I dropped by Lincoln Center to see the changes that have occurred in the plaza with it's new two-toned pavement--much nice than before. The fountain is handsome and the water effects are wonderful to watch. Inspecting the new grassy area over by the Mitzi Newhouse Theater, I marveled at how the complex is addressing visitor needs. You can sit in the grass or lie in it and take in the sun. The whole place looks more visitor friendly, though the marble is still cold and the 60s architecture is chilly and uninviting. Alice Tully Hall's new facade, on the other hand, invites you in. That huge glass expanse that cover the Broadway side of the theater is dramatic and compelling. There's a fine meeting place where you can have a drink, or order a sandwich and it's a pleasure to sit in this soaring space where once all was dark and gloomy. Because I was sick, I never got downtown to see the new west side walkway, and I never found the time to go to the Met or Moma to see something.
Dyanne, bless her, dropped me off at Newark for the flight home. Kyle picked me up at the airport. It was raining--in fact, it had pretty much rained non-stop for the past twenty days. It's still raining the third day I'm home and is expected to cease by tomorrow for a few days.
It has held up the work on my patio, but everything was growing. I could believe the activity in my raised vegetable bed. Carrots and beets have sprouted. The spearmint is out of control and it looks as though I will be moving it to a solitary pot of its own. My first two roses have bloomed, but the rain has punished them and I'll just have to wait for the buds that are right behind to be able to bloom when it is dry. My strawberries are large and turning red now.
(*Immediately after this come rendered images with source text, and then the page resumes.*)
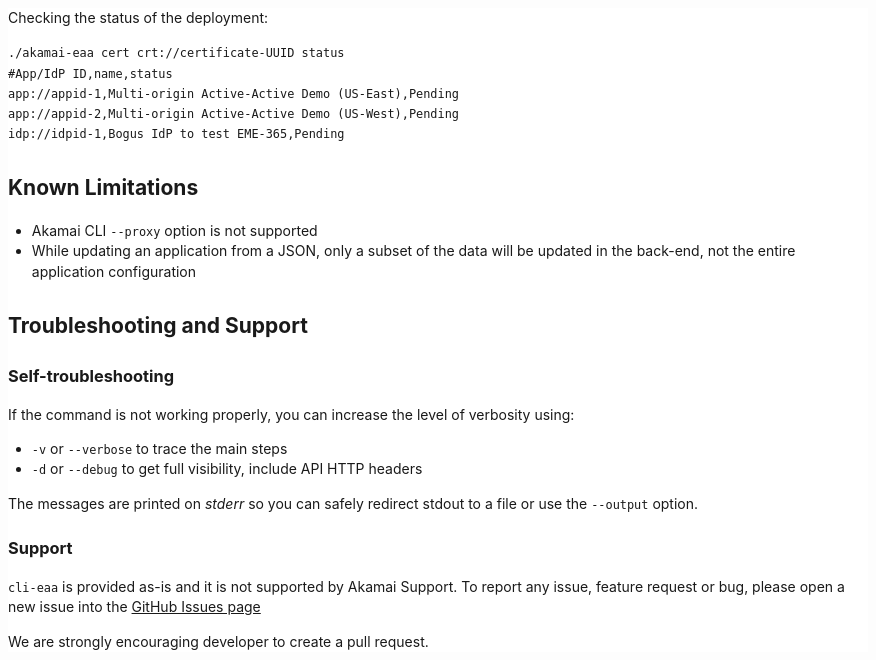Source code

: Checking the status of the deployment:

```
./akamai-eaa cert crt://certificate-UUID status
#App/IdP ID,name,status
app://appid-1,Multi-origin Active-Active Demo (US-East),Pending
app://appid-2,Multi-origin Active-Active Demo (US-West),Pending
idp://idpid-1,Bogus IdP to test EME-365,Pending
```

## Known Limitations

- Akamai CLI `--proxy` option is not supported
- While updating an application from a JSON, only a subset of the data will be updated in the back-end, not the entire application configuration

## Troubleshooting and Support

### Self-troubleshooting

If the command is not working properly, you can increase the level of verbosity using:

- `-v` or `--verbose` to trace the main steps
- `-d` or `--debug` to get full visibility, include API HTTP headers

The messages are printed on _stderr_ so you can safely redirect stdout to a file or use the `--output` option.

### Support

`cli-eaa` is provided as-is and it is not supported by Akamai Support.
To report any issue, feature request or bug, please open a new issue into the [GitHub Issues page](https://github.com/akamai/cli-eaa/issues)

We are strongly encouraging developer to create a pull request.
Beau is back to his old self and after a session with the groomer's is looking quite handsome. He just turned seven at the beginning of the month. He's endearingly noisy as usual with all his grunts, wheezings, gurglings and schnurflings (as a friend used to describe the many sound effects he makes). Beau is very happy that I'm home and tends to follow me around the house.
I do realize that Portland is very much my home now. I have completed the long cycle of separating myself from New York. It now feels like I'm a visitor rather than an occupant of that amazing town. It was a part of me for so many years but now I think I'm happy to leave it to younger, more ambitious types than me.